The Lonely Path to Power

“Power does not corrupt. Fear corrupts..Perhaps the fear of a loss of power.”

John Steinbeck

 

Stalin’s grandson, Alexander Burdonsky, once visited Stalin’s dacha decades after his death. He was frightened by the deafening silence and the overwhelming loneliness that its halls emanated. He ruefully remarked, “Power robs a person emotionally, sucks absolutely all the juices out of you. It’s never ending. The man of power alone on a cold mountain peak.”

Even as we are littered with cautionary tales of power, many of us still find ourselves allured by having more and more of it.

In Norse mythology, Odin, who rules over the realm of Asgard, is often depicted by his obsessive love for wisdom and knowledge. His lust for absolute dominance first led him to hang himself from the tree of Yygdrasil, where he absorbed the knowledge of magic. When that wasn’t enough, he sacrificed his eye so that he could drink from the well of Mimir — And with that, he acquired wisdom that allowed his one good eye to see much further in the world than he ever did with two.

But the more he saw, the less he knew.

The more powerful he became, he only grew more paranoid that his reign was in danger. To fashion himself as all-knowing, he sent out his ravens all over the world as his spies, he became a collector of prophecies, he committed genocides against enemies of other realms, and he either banished or tortured his own advisers and subordinates — Whoever seemed to threaten his dominion.

He was obsessed with preventing Ragnarök, an event foretold in prophecies, that spelled the end of old times and the beginning of a new one — He probably knew that he wasn’t going to live forever, but still, he was determined to prove the prophecy wrong anyway.

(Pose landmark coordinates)
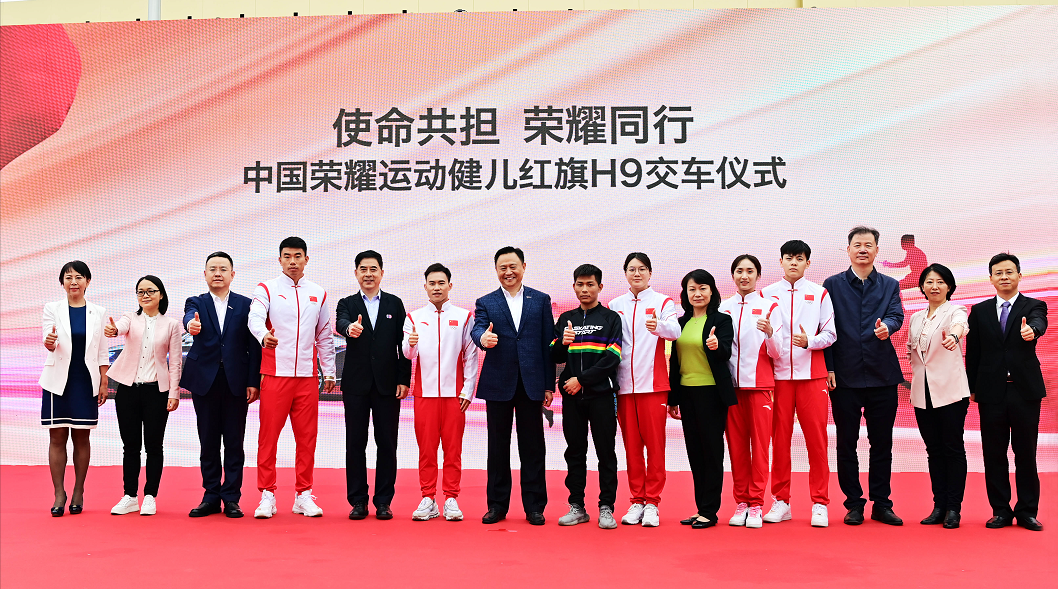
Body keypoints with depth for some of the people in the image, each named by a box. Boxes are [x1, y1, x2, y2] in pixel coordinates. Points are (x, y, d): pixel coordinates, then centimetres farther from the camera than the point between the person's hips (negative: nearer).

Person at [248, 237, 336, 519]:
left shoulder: (318, 294, 12)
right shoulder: (266, 289, 2)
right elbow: (255, 318, -17)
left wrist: (329, 372, 13)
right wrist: (263, 336, -39)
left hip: (307, 376, 3)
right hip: (275, 374, -3)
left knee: (307, 437, 5)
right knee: (268, 435, -1)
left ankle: (303, 495, 14)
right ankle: (267, 495, 8)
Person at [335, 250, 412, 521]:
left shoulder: (395, 304, 9)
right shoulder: (347, 304, 7)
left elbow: (403, 344, 5)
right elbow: (340, 323, -16)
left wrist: (404, 380, -2)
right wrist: (350, 328, -40)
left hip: (387, 384, 0)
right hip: (356, 384, 0)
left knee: (387, 444, 3)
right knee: (355, 443, 4)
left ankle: (383, 501, 11)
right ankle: (358, 501, 12)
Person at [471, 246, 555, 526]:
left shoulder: (541, 300, 8)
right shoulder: (485, 303, 8)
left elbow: (548, 343, 6)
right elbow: (478, 328, -10)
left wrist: (549, 385, 1)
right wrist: (483, 338, -36)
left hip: (531, 384, 0)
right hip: (498, 384, 0)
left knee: (532, 447, 4)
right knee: (498, 447, 7)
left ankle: (534, 506, 12)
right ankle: (497, 505, 16)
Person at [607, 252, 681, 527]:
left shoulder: (663, 302, 4)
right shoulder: (615, 305, 14)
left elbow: (675, 331, -14)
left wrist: (659, 326, -37)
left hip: (653, 383, -3)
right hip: (624, 385, 3)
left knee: (655, 444, -3)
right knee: (631, 445, 6)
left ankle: (652, 503, 4)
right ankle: (636, 501, 15)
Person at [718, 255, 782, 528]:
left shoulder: (769, 306, 3)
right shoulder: (724, 308, 11)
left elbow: (776, 352, -1)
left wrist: (769, 333, -21)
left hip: (759, 383, -3)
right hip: (731, 384, 3)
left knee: (759, 443, -3)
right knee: (736, 444, 5)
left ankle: (756, 505, 2)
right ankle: (741, 503, 13)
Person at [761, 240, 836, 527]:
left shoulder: (820, 293, 8)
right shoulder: (767, 294, 10)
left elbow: (830, 333, 4)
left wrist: (809, 341, -13)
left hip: (811, 374, -1)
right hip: (778, 374, 1)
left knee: (816, 439, -2)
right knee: (779, 439, 3)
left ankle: (820, 504, 6)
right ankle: (781, 502, 12)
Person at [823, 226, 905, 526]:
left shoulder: (890, 285, 11)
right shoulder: (832, 285, 7)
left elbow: (896, 316, -4)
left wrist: (886, 327, -28)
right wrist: (829, 367, -5)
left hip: (882, 376, 1)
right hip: (845, 377, -1)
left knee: (882, 443, 6)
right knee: (846, 443, 4)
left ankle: (881, 504, 16)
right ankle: (854, 504, 15)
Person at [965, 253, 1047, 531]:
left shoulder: (1034, 306, 4)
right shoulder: (980, 311, 10)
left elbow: (1039, 324, -20)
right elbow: (972, 352, 9)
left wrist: (1031, 330, -44)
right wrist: (972, 388, 4)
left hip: (1025, 390, -2)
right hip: (991, 392, 2)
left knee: (1026, 453, 4)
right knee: (994, 454, 5)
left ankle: (1027, 511, 13)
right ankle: (1001, 511, 14)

_ACTIVITY LIST_:
1 - Substitute "kneecap" for "knee" in the listing, starting with the line with "left elbow: (776, 352, -1)" and going on through the line with "right shoulder: (767, 294, 10)". Write out only those lines, with everything else left as it is.
2 - Proceed with the essay on power, picking up after its last sentence.
The essay on power and the listing are unrelated material.

_ANSWERS FOR THIS EXERCISE_:
1 -
left elbow: (776, 352, -1)
left wrist: (769, 333, -21)
left hip: (759, 383, -3)
right hip: (731, 384, 3)
left kneecap: (759, 443, -3)
right kneecap: (736, 444, 5)
left ankle: (756, 505, 2)
right ankle: (741, 503, 13)
Person at [761, 240, 836, 527]:
left shoulder: (820, 293, 8)
right shoulder: (767, 294, 10)

2 -
Power might seem like a big word at times. It’s often connoted with world leaders and big-time business owners. Similarly, Odin might seem like a far-fetched or archaic example of a power-hungry person. But really, none of us are exempt from the desire for power, albeit in its different forms.

We all crave power at some level. We all want something that could expand that little grey area in our lives which we have control over. To some extent, we all want the freedom to do the things we want, whenever we want, in the ways we want them to be done.

It’s human nature to want these things. And it’s not wrong either.

But in our careless nature as human beings, we tend to forget that there’s a cost to everything that we wish to obtain. To live a certain life, there are always things that we need to keep doing, and there are things that we need to give away.

In the ladder of power, especially, the higher the rung we find ourselves on, the more responsibilities we have — And with that, the more stress, worries, and perhaps even anxiety and obsession that we carry with us.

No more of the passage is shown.